On Fri, Feb 25, 2005 at 04:02:26PM -0500, Chad N. Tindel wrote:
> > What's so special about a 64-way box?
>
> They're expensive and customers don't expect a single userspace thread to
> tie up the other 63 CPUs no matter how buggy it is. It is intuitively obvious
> that a buggy kernel can bring a system to its knees, but it is not intuitively
> obvious that a buggy userspace app can do the same thing. It is more of a
> supportability issue than anything, because you expect the other processors
> to function properly so you can get in and live-debug the application when it
> hits a bug that makes it CPU-bound. This is especially important if the box
> is, say, in a remote jungle of China or something where you don't have access
> to the console.
>
These are very good points. And the solution exists - if you want these
options then simply run the program at a lower priority than the
kernel threads. Doing this is not a problem.

You _can_ run a process at highest priority, but you don't have to!

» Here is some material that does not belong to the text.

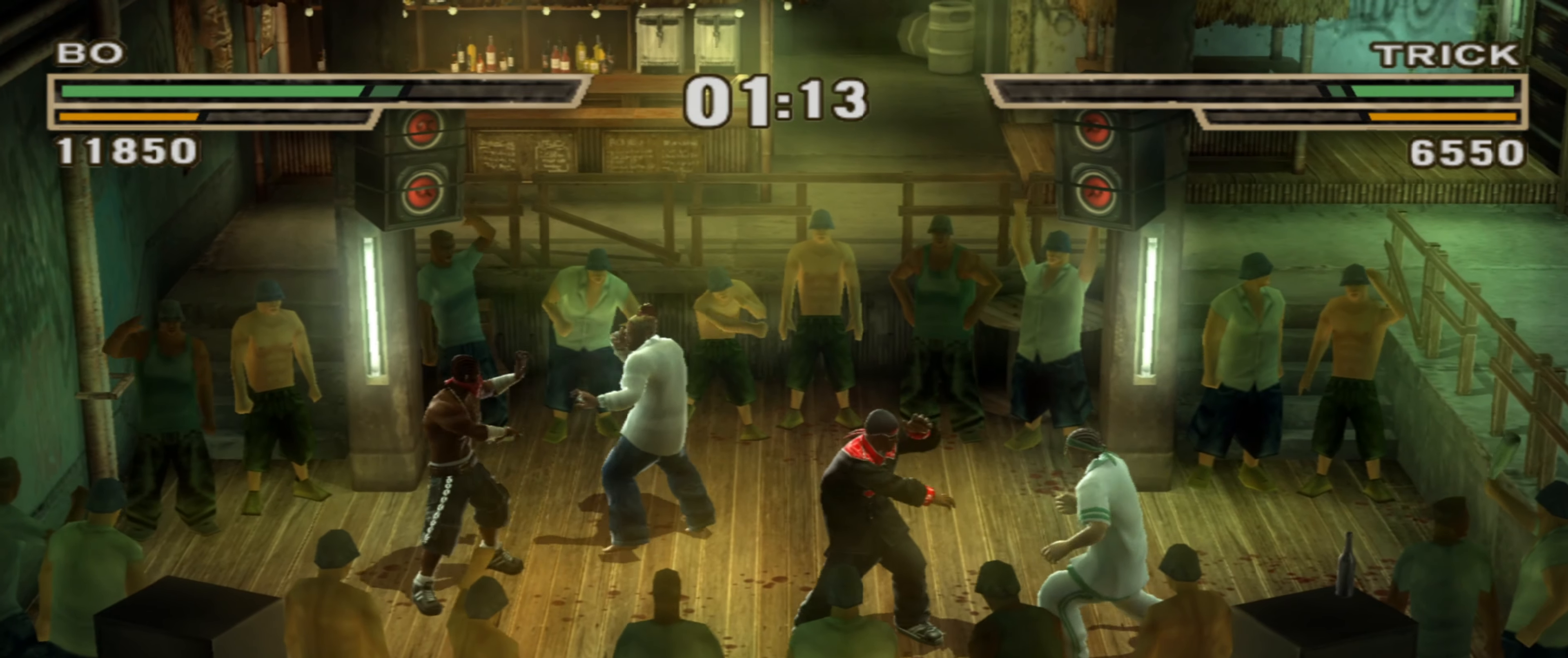
{"buttons": ["R1"], "left_stick": "left", "right_stick": "center", "events": [[133, "left_stick", "left"], [483, "R1", "down"]]}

> The horse is dead, so lets not beat it anymore for the time being. It is
> quite clear that people don't want Linux to (by default) not have the gun
> cocked and pointed at the application developer's feet.

Linux is safe, and you bring up a non-issue. So what if the app couldn't
get higher priority than kernel threads? You could then implement
it as a kernel thread and get the same problem anyway. No difference.

> People who want a
> kernel that doesn't hang in the face of bad-acting userspace apps can change
> the priority of important kernel threads, which seems like a reasonable
> workaround for now.
>
Yes, or they can simply run the app at a slightly lower priority until
it is fully tested so they know it can be trusted.

People sometimes need to not be delayed by kernel threads, and that
is not a problem as long as the application gives up the cpu after
it finishes doing the time-critical work. We want linux to be
able to do these kinds of work too.

saying that the os doesn't have control does not make sense. The
os will give away a cpu - but only if _you_ let it.